The church's origins derive from the presence of the Franciscan order in Naples during the lifetime of St Francis of Assisi, himself. The site of the present church was to compensate the order for the loss of their earlier church on the grounds where Charles I of Anjou decided to build his new fortress, the Maschio Angioino in the late 13th century.

San Lorenzo is both a church and monastery and the new museum takes up the three floors above the courtyard and is given over to the entire history of the area that centers on San Lorenzo, beginning with classical archaeology and progressing to a chart display of historical shipping routes from Naples throughout Magna Grecia and the Roman Empire. The museum provides a detailed account of the local "city hall" that was demolished in order to put up the church in the 13th century and continues up past the Angevin period and into more recent history.

Beneath San Lorenzo, about half of an original Roman market has been excavated. The site has been open since 1992, the result of 25 years of painstaking excavation. The market place is the only large-scale Greek-Roman site excavated in the downtown area.

In this church Boccaccio met his beloved Fiammetta (1338).

The church and monastery now belong to the Conventual branch of the Franciscans.

==Chapels==
Two of the chapels in this Gothic church are designed in baroque manner. These are the Cacace Chapel and the Chapel of Sant'Antonio. Both are designed by Cosimo Fanzago. The first of these chapels was commissioned by Giovan Camillo Cacace, lawyer and member of the Accademia degli Oziosi; while the latter chapel was made for the Carthusian Order. His use of richly colored inlaid marble contrasts with the more sober Gothic interior of the church.

===Cacace Chapel===
The Cacace Chapel is dedicated to Mary of the Rosary when it was acquired by the De Caro family in 1571. Giovan Camillo Cacace, nephew of Francesco and Giuseppe De Caro, decided to renovate the chapel in the 1640s. He commissioned Fanzago for the realization, but other artists were invited as well. Four of the sculptures in this chapel were executed by Andrea di Bolgi, a sculptor from the Bernini studio in Rome. The sculptures include: to the left the whole figure of Giuseppe De Caro, kneeling, with below the bust of his brother, Francesco De Caro. To the right is the praying and kneeling figure of Vittoria De Caro, sister of Giuseppe and Francesco, and mother of the commissioner, Giovan Camillo. His bust is shown below Vittoria.

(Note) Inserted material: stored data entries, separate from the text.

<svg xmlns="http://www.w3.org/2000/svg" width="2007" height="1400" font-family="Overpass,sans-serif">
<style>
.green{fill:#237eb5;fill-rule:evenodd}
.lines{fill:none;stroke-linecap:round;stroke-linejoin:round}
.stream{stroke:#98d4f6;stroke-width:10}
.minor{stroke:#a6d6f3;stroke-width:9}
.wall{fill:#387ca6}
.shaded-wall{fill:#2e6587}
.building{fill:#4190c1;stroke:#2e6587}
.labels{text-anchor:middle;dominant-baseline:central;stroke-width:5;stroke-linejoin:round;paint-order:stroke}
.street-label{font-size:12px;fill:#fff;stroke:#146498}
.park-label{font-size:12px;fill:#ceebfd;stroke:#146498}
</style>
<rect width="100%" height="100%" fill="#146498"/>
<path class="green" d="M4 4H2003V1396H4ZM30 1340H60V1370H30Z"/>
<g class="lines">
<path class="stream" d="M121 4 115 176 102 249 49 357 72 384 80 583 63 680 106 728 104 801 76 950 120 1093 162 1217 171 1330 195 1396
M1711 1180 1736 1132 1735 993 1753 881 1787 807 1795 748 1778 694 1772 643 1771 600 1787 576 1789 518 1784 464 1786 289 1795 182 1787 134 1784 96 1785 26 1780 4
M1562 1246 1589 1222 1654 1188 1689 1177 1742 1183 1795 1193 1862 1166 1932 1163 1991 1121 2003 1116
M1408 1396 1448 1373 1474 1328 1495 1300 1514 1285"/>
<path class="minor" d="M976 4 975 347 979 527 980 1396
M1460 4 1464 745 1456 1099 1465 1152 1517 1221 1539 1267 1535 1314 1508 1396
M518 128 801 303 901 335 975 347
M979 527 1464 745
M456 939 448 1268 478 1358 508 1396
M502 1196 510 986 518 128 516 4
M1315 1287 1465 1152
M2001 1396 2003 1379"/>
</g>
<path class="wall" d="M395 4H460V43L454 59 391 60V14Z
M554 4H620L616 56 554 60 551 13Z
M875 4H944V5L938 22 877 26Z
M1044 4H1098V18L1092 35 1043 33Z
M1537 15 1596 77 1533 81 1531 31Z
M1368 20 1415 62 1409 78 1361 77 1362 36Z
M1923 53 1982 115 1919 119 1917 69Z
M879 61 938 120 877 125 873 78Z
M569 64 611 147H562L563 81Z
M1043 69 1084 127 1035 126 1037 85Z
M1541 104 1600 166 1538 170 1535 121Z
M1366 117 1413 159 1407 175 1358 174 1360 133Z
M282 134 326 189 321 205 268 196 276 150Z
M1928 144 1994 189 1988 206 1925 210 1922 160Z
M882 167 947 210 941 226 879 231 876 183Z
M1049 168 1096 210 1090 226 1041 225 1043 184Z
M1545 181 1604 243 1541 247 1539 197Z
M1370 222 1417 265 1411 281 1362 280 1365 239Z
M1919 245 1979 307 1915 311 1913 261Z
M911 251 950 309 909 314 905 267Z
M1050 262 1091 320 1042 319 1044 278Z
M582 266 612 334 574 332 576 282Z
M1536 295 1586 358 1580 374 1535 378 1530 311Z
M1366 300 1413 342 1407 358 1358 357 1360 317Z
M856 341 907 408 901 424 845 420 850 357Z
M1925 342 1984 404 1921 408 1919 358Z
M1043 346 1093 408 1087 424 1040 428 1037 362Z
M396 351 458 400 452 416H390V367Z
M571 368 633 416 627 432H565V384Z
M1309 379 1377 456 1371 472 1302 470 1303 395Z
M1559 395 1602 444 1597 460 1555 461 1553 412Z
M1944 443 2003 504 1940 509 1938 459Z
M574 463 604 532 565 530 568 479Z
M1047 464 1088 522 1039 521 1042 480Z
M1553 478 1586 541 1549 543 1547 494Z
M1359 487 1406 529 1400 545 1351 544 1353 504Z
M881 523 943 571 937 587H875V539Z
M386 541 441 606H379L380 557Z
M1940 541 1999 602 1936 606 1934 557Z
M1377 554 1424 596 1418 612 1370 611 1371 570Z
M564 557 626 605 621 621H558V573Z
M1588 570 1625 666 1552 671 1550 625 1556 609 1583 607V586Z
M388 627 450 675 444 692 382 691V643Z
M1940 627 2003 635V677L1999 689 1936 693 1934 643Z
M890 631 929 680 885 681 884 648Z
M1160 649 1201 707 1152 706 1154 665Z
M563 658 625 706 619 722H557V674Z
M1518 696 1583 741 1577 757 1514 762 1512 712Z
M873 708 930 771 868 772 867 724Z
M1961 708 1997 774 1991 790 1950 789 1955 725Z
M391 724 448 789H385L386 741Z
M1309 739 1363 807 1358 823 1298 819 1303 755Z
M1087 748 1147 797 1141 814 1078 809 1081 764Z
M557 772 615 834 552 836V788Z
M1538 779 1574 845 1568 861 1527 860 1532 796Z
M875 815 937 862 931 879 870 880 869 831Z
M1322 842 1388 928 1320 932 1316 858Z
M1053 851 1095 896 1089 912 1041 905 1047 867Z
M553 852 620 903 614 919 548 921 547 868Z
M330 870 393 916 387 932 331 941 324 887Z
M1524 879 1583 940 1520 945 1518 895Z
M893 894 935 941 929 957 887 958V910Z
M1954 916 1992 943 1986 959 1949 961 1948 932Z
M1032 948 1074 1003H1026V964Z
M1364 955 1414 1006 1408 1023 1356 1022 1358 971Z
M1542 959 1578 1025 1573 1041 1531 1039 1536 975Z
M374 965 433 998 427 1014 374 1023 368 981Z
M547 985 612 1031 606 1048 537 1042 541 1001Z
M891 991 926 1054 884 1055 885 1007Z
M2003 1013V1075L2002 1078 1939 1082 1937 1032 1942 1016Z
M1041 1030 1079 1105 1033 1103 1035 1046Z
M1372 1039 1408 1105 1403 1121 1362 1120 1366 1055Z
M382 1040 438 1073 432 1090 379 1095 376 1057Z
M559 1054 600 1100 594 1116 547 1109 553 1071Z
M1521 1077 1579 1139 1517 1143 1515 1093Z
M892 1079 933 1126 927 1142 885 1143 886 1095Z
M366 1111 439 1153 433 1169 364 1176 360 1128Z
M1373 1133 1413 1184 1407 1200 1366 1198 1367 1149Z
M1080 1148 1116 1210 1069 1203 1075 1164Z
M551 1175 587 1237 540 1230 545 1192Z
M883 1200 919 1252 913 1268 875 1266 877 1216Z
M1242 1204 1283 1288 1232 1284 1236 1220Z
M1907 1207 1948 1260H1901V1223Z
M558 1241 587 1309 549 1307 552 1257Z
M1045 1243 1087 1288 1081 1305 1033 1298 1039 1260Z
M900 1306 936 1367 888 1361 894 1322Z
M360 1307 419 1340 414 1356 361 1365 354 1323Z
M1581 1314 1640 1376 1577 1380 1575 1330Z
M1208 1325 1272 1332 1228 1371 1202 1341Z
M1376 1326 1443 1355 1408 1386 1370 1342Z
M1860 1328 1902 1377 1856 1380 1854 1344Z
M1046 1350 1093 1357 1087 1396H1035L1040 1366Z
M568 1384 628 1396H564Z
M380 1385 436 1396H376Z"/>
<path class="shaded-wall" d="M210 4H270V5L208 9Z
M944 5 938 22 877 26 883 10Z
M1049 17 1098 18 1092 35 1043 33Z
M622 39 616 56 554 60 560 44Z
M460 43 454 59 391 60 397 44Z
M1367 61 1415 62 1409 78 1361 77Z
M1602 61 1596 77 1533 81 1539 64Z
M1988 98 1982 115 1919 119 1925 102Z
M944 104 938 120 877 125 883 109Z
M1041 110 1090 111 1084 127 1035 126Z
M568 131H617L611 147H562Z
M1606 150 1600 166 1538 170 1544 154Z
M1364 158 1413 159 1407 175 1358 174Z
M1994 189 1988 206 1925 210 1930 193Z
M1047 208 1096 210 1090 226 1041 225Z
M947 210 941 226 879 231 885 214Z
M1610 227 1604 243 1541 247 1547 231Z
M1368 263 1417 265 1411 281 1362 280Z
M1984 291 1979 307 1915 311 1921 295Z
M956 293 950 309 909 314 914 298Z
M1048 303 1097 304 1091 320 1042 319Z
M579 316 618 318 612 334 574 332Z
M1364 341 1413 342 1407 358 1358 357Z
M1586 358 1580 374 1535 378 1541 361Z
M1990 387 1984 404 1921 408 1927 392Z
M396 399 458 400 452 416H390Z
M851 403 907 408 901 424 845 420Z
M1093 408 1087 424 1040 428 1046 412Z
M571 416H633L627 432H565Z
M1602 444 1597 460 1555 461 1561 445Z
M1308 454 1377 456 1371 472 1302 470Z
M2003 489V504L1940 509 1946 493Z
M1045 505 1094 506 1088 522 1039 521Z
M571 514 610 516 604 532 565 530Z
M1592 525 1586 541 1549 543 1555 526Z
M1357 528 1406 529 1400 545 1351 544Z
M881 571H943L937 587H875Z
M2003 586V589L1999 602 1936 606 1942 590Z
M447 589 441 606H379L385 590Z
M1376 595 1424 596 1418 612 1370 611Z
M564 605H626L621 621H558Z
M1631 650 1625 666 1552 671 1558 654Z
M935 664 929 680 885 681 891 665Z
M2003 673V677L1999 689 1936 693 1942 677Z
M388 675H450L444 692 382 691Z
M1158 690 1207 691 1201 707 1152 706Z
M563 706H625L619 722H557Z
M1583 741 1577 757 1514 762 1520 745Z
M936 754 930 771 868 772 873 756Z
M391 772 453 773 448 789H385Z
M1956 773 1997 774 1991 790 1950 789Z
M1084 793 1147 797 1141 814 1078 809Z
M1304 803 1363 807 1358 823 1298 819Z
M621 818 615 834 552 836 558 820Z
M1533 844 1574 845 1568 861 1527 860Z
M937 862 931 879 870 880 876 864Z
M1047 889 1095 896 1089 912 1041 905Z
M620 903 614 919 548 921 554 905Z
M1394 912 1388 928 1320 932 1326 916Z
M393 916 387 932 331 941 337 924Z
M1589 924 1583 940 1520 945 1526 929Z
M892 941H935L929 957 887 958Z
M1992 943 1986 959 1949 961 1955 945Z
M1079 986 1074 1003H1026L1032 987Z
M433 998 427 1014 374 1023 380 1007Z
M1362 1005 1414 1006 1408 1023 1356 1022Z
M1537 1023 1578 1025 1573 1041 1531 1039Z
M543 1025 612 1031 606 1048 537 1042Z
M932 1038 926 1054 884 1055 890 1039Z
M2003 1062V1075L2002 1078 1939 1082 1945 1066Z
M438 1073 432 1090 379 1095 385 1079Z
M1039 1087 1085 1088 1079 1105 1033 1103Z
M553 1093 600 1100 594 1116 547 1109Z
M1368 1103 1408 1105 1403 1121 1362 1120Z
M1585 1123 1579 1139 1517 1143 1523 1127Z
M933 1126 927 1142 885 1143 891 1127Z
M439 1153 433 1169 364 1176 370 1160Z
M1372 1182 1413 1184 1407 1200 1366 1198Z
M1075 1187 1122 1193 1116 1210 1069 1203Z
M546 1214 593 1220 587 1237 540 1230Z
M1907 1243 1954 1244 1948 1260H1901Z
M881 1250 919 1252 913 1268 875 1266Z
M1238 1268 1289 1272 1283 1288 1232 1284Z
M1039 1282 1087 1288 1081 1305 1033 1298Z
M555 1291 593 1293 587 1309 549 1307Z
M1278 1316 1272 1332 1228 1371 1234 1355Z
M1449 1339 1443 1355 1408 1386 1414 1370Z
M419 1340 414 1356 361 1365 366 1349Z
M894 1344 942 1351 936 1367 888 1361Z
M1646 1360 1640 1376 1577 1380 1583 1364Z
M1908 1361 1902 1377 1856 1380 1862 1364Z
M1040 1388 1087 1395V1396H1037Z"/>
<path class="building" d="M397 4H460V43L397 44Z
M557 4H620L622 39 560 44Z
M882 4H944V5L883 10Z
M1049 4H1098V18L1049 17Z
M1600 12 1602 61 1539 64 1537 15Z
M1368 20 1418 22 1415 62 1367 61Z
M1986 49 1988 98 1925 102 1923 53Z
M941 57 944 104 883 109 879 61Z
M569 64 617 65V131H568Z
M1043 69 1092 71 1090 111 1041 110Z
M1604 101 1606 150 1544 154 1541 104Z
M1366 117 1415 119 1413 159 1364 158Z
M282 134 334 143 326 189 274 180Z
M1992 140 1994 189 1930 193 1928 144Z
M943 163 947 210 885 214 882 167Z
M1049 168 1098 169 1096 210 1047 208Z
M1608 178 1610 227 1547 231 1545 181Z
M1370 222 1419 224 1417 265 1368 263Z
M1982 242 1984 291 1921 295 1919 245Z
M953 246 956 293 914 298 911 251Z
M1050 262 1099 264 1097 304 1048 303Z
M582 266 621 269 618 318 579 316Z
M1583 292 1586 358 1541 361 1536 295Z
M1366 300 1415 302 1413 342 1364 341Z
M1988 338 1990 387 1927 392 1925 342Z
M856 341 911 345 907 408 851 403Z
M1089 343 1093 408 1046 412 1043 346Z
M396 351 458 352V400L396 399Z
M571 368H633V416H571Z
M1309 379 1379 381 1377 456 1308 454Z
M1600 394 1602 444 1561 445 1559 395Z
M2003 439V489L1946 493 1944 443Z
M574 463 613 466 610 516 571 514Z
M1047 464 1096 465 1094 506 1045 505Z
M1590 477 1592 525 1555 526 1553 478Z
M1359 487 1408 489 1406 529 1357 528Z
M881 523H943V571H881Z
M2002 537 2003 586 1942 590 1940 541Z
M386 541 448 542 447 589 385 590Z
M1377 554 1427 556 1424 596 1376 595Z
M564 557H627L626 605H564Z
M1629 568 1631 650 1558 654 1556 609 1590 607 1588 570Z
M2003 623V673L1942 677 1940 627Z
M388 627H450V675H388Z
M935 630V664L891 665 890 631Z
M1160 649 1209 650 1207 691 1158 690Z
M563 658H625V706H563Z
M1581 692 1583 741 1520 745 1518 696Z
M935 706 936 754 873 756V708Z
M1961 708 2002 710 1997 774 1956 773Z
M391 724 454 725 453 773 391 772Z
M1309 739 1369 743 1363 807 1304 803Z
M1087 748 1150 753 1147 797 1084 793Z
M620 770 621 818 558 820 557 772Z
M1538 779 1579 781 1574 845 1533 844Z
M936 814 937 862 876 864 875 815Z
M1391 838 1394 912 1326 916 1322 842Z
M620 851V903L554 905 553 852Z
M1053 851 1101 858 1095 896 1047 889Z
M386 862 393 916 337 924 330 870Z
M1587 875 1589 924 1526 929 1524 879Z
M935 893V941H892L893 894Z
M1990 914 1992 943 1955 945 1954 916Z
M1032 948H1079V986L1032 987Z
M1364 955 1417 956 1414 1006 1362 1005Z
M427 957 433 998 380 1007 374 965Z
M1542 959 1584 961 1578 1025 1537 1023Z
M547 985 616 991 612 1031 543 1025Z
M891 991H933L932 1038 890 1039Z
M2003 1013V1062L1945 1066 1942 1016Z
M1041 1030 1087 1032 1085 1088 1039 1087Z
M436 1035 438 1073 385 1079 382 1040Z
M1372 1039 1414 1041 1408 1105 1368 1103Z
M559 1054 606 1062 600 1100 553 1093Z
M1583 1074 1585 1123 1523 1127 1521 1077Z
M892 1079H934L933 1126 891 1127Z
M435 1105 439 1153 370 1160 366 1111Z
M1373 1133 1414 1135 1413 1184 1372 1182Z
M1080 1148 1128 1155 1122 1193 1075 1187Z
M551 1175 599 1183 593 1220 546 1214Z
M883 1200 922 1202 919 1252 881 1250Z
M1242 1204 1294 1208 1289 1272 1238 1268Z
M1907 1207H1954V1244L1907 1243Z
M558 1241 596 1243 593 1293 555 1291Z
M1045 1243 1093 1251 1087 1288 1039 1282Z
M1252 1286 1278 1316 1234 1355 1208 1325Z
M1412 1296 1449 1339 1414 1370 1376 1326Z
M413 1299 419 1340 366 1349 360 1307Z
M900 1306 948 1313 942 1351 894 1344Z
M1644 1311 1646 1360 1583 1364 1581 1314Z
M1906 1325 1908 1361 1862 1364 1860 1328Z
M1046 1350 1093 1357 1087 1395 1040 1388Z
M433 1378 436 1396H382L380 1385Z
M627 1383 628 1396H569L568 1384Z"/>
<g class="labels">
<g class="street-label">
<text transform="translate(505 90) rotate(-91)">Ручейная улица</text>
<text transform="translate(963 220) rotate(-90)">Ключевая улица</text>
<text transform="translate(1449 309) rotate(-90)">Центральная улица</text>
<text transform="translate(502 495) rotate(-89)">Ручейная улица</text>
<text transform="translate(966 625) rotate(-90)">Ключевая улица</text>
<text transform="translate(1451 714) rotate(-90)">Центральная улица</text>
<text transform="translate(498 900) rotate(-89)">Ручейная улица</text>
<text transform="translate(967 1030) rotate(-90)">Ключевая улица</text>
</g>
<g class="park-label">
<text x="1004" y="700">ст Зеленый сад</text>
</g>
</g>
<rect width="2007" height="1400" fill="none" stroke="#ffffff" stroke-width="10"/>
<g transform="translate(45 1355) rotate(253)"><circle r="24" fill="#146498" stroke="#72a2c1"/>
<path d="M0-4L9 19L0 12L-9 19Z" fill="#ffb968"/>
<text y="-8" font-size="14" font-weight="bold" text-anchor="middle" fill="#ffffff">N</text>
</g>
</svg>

The cupola of the chapel is frescoed by Niccolò De Simone, who substituted the prior artist, Massimo Stanzione. It depicts the Trinity and Glory of the Virgin, though the fresco is severely damaged and hardly visible nowadays. At the sides are the Friendship between Saints Francis and Dominic and the Sleep of Innocent XIII Who Sees Saints Francis and Dominic rule over the ruined Lateran. The four pendants the painter depicted Saints John the Baptist, Joseph, Anne and Joachim.

The altarpiece is painted by Massimo Stanzione and depicts the Our Lady of the Rosary, a subject that became popular after the Council of Trent of 1563. His style annamolla of Caravaggio, though with brighter use of color and more attention to physiology.